Il 14 febbraio a Roma, in sostegno alla Grecia e al governo Tsipras! Una manifestazione certamente improvvisata – e che ha preso di contropiede molti compagni già impegnati per sabato in altre iniziative – ma che già si preannuncia imponente come testimoniato dalle innumerevoli adesioni.

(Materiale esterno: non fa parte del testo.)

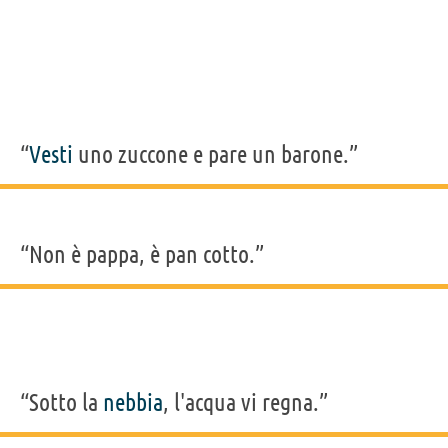
“
Vesti
uno zuccone e pare un barone.”
“Non è pappa, è pan cotto.”
“Sotto la
nebbia
, l'acqua vi regna.”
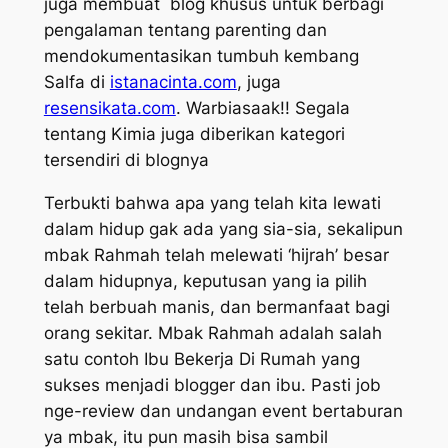
juga membuat blog khusus untuk berbagi
pengalaman tentang
parenting
dan
mendokumentasikan tumbuh kembang
Salfa di
istanacinta.com
, juga
resensikata.com
. Warbiasaak!! Segala
tentang Kimia juga diberikan kategori
tersendiri di blognya
Terbukti bahwa apa yang telah kita lewati
dalam hidup gak ada yang sia-sia, sekalipun
mbak Rahmah telah melewati ‘hijrah’ besar
dalam hidupnya, keputusan yang ia pilih
telah berbuah manis, dan bermanfaat bagi
orang sekitar. Mbak Rahmah adalah salah
satu contoh Ibu Bekerja Di Rumah yang
sukses menjadi blogger dan ibu. Pasti job
nge-review dan undangan event bertaburan
ya mbak, itu pun masih bisa sambil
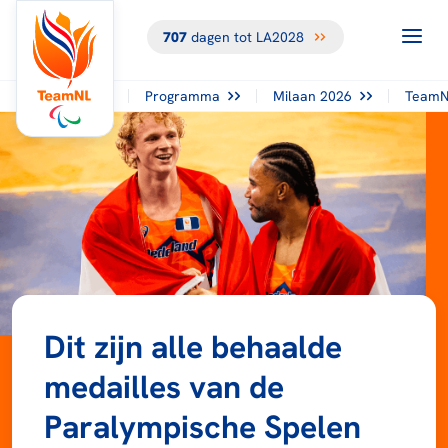
707
dagen tot LA2028
Programma
Milaan 2026
TeamN
Dit zijn alle behaalde
medailles van de
Paralympische Spelen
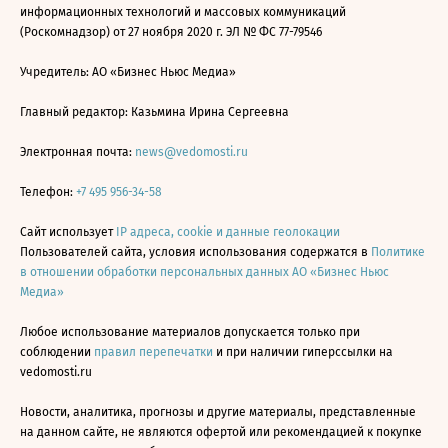
информационных технологий и массовых коммуникаций
(Роскомнадзор) от 27 ноября 2020 г. ЭЛ № ФС 77-79546
Учредитель: АО «Бизнес Ньюс Медиа»
Главный редактор: Казьмина Ирина Сергеевна
Электронная почта:
news@vedomosti.ru
Телефон:
+7 495 956-34-58
Сайт использует
IP адреса, cookie и данные геолокации
Пользователей сайта, условия использования содержатся в
Политике
в отношении обработки персональных данных АО «Бизнес Ньюс
Медиа»
Любое использование материалов допускается только при
соблюдении
правил перепечатки
и при наличии гиперссылки на
vedomosti.ru
Новости, аналитика, прогнозы и другие материалы, представленные
на данном сайте, не являются офертой или рекомендацией к покупке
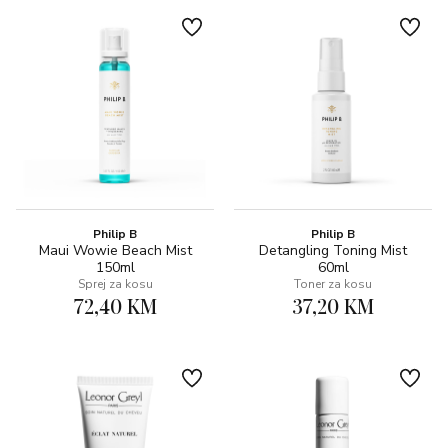
Philip B
Philip B
Maui Wowie Beach Mist
Detangling Toning Mist
150ml
60ml
Sprej za kosu
Toner za kosu
72,40 KM
37,20 KM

Sull’importanza di essere a fianco al popolo greco e al suo governo che si ribella al cappio del Debito pubblico – e quindi di aderire a questa manifestazione – credo non sia il caso di dilungarsi. Un aspetto, invece, deve essere sottolineato. Ancora una volta – come per tante altre manifestazioni nazionali – la parola “guerra” viene cancellata dall’appello di convocazione. Una omissione questa volta davvero incomprensibile in quanto Tispras (unico governante europeo) si è espresso nettamente contro la guerra che l’Unione Europea (e la NATO) sta conducendo contro l’Ucraina, suscitando, tra l’altro, non poche apprensioni nei media mainstream. Una guerra infame condotta con bombardamenti e mercenari e che rischia di determinare un conflitto ancora più vasto. Una guerra che, tra l’altro, vede il pieno appoggio (anche economico e militare, del nostro governo e che ci auguriamo non venga sottaciuta – così come è stato per quella alla Libia o alla Siria – per non compromettere penosi equilibri tra le varie anime del movimento antagonista.

Sarebbe importante, quindi che anche i vari movimenti contro la guerra si dessero da fare per partecipare con uno spezzone al corteo di Roma.